From The Colorado Real Estate Journal (Brett Bovee):
Water rights tied to properties can come in all sorts of flavors, but some of the most common are mutual ditch company shares, nontributary groundwater rights (sometimes referred to as Denver Basin rights) and units in a regional water storage project (such as Colorado-Big Thompson units). All of these types of water rights have different characteristics and associated value.
The most common way to value a water right is to document comparable sales. This is similar to methods employed in other real estate sectors. The difficulty with water rights is finding other sales, which transferred water rights that were indeed comparable to the subject water right of interest. You wouldn’t call a two-bedroom bungalow and a seven-bedroom estate comparable just because they are both houses in close proximity.
The same type of attribute information is important in valuing water rights. Aspects such as reliability, transferability and location (buyers) all factor into a water right’s value. When accurately comparable sales can be found, they provide the best indication of value. This is the most common valuation technique employed in areas with active water rights trading such as the Front Range.
Another method is looking at the potential income that could be generated from having the water supply that a water right provides. This often is applied to agricultural lands, by comparing the added value of being able to irrigate and grow higher-value crops, instead of dryland farming. For most other water uses, the analysis of income is complicated by other business, resource and manufacturing inputs.

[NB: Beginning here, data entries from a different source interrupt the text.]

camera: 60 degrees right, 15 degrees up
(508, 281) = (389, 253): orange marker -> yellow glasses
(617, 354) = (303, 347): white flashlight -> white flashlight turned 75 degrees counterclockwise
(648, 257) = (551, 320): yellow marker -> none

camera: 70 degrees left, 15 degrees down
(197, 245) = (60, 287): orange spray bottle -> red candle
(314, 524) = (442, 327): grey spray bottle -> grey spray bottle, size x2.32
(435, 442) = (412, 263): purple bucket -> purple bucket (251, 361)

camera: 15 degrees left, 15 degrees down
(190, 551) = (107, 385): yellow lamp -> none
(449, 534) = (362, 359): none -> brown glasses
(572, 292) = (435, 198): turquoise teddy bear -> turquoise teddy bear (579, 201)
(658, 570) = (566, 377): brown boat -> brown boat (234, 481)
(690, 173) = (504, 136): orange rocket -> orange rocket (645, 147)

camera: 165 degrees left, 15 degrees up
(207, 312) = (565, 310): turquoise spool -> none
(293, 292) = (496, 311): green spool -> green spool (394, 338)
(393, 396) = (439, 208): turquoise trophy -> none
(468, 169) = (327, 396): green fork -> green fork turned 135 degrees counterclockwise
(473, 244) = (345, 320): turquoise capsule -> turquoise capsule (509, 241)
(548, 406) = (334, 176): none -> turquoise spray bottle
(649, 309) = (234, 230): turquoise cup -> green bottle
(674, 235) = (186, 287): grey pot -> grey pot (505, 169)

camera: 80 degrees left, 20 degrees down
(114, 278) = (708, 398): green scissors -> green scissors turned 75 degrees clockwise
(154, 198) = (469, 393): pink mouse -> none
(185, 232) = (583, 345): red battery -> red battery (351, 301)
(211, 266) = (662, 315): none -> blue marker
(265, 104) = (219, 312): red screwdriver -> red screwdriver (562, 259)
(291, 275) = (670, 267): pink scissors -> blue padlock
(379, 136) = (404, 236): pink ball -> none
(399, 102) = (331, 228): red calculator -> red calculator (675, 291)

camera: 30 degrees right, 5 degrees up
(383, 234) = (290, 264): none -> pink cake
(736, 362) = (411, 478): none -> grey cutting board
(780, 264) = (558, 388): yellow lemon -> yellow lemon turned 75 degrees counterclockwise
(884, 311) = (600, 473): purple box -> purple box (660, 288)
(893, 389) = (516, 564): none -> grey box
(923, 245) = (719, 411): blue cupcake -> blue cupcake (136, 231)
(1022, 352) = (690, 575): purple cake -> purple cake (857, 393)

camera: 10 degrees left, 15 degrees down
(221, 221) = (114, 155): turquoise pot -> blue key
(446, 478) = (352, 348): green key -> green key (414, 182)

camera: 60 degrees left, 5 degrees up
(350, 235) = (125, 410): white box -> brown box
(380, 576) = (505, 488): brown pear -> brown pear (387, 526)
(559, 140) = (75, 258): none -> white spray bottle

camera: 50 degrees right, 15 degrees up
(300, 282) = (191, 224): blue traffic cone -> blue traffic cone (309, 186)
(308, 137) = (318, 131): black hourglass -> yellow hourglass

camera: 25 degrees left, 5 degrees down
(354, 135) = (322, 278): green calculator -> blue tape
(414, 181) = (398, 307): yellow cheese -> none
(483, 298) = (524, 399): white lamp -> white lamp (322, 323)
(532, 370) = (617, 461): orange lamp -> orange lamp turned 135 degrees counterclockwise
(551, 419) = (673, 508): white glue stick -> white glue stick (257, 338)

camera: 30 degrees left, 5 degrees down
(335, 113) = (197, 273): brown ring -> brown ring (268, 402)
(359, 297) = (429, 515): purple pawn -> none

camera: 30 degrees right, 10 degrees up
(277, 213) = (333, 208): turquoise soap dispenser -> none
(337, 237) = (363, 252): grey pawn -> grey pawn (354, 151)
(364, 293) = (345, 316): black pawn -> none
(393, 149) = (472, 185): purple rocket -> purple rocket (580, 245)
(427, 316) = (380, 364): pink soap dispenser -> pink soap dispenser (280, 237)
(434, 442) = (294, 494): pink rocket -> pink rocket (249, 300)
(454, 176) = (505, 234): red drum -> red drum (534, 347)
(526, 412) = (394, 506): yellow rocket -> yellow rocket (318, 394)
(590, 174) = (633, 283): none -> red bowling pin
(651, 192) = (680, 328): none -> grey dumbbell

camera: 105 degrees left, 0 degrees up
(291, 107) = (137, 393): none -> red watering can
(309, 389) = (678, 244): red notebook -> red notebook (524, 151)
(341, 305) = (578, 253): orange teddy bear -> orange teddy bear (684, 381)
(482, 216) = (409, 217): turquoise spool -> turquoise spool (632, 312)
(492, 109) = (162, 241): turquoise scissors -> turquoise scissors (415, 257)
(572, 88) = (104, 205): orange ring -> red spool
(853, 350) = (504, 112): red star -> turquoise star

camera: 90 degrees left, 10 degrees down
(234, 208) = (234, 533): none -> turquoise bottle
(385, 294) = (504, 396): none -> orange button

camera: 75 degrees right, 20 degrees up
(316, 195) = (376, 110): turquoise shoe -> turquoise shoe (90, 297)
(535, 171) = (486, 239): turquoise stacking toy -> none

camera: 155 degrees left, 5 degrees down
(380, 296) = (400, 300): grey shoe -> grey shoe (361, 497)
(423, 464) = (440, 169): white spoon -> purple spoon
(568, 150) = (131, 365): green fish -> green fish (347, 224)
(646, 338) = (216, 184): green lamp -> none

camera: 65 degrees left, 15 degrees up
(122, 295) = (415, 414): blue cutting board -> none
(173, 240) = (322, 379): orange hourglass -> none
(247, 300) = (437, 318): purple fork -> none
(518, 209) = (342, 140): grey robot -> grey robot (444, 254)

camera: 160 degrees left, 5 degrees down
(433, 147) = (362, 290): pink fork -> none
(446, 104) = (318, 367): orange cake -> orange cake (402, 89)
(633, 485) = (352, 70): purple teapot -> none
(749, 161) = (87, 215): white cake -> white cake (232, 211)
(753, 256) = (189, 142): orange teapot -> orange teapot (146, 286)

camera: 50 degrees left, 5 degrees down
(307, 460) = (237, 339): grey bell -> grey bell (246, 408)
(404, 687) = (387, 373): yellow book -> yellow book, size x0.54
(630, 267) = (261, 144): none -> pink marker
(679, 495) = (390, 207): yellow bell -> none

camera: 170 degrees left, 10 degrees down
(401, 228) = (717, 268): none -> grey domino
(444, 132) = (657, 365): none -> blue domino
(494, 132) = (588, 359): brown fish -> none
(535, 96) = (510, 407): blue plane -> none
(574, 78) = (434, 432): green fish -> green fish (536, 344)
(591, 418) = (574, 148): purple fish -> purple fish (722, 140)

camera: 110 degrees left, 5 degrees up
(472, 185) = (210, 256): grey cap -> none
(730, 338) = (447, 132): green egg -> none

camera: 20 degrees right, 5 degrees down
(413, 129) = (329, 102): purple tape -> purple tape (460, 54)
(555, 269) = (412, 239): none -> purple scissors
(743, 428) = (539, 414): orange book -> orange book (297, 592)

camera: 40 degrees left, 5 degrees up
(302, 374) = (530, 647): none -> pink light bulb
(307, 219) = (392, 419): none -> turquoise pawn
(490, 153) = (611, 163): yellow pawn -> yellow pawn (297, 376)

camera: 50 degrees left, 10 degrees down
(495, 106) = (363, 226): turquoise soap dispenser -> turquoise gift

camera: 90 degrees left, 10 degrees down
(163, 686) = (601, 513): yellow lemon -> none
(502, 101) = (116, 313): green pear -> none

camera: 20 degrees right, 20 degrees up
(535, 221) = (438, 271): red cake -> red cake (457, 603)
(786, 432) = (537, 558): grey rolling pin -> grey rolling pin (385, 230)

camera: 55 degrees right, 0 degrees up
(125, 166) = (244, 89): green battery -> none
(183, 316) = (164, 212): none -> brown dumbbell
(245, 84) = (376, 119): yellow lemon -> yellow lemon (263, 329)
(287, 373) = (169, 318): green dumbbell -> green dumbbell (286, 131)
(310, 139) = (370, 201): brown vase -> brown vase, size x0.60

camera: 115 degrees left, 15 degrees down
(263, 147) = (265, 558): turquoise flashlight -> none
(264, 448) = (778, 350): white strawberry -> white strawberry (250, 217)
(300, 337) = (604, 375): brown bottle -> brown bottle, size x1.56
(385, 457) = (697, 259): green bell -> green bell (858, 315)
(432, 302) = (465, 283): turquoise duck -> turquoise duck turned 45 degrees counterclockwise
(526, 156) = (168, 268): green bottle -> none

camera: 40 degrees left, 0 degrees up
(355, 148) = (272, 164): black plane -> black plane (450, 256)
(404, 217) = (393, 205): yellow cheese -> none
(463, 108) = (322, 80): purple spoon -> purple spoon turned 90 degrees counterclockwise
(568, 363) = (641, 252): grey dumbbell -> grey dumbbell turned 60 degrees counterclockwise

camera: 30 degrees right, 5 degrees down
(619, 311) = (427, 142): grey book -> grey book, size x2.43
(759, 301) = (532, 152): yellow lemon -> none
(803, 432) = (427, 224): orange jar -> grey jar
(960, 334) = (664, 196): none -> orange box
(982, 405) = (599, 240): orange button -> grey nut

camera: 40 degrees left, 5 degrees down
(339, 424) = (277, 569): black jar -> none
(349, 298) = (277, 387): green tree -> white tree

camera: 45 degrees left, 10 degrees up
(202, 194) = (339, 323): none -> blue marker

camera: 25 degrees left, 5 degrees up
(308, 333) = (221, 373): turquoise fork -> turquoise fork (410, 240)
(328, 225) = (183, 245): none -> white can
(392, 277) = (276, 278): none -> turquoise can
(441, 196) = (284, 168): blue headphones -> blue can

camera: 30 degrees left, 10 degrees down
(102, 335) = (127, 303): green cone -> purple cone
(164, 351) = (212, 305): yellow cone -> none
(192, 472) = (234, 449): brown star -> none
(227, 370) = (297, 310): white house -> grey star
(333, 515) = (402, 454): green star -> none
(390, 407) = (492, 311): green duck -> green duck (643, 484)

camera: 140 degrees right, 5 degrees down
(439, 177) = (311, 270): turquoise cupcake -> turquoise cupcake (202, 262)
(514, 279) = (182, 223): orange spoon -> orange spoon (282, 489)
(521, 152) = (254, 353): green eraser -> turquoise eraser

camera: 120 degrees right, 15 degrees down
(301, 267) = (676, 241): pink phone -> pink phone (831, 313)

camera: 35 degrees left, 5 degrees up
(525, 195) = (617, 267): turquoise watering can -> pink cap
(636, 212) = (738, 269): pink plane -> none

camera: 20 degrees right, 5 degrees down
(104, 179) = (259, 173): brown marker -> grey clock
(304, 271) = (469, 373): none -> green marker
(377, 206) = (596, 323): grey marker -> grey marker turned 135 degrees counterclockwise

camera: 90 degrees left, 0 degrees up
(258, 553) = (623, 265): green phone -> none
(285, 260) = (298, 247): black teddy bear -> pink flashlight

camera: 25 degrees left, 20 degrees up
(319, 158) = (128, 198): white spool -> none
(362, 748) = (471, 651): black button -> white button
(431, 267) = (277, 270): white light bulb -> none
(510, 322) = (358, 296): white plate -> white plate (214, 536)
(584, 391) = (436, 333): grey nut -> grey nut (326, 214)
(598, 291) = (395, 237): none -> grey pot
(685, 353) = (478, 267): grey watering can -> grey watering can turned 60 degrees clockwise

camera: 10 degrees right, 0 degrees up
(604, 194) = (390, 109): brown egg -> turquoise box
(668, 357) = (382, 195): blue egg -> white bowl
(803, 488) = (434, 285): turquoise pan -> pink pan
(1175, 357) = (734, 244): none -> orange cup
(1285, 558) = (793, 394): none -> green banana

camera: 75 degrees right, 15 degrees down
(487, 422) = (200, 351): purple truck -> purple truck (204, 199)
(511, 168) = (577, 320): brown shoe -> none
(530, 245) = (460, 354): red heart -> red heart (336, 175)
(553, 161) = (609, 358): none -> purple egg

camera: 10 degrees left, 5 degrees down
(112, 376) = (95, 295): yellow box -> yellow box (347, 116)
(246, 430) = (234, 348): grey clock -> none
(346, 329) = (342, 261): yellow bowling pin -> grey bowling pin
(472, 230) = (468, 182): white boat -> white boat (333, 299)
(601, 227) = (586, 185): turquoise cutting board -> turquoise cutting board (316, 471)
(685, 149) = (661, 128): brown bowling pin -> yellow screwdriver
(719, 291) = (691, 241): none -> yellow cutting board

A third method is looking at a replacement cost if the water right and the associated water supply were not available. For example, if a water user did not have ownership of a mutual ditch company share, what would the cost be to develop and utilize a new groundwater well? Another example is to consider the costs associated with a municipality acquiring and developing alternate water sources. The replacement-cost approach basically informs what the value of a water right might be by looking at the additional costs incurred by a buyer if they chose a different water right or source. In the residential real estate world, it would be like valuing a newly constructed house by looking at the cost of an old house plus the cost of the remodel and repairs.